> _Problem_
Could you reproduce the text of the listing below with "sonrisa" swapped for "carcajada", changing nothing else and leaving out the pictures?

> _The records_

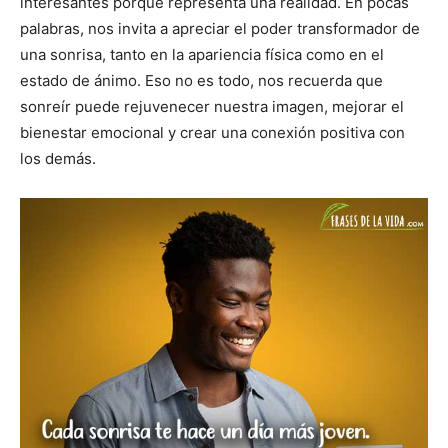
interesantes porque representa una realidad. En pocas
palabras, nos invita a apreciar el poder transformador de
una sonrisa, tanto en la apariencia física como en el
estado de ánimo. Eso no es todo, nos recuerda que
sonreír puede rejuvenecer nuestra imagen, mejorar el
bienestar emocional y crear una conexión positiva con
los demás.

> _Result_
interesantes porque representa una realidad. En pocas
palabras, nos invita a apreciar el poder transformador de
una carcajada, tanto en la apariencia física como en el
estado de ánimo. Eso no es todo, nos recuerda que
sonreír puede rejuvenecer nuestra imagen, mejorar el
bienestar emocional y crear una conexión positiva con
los demás.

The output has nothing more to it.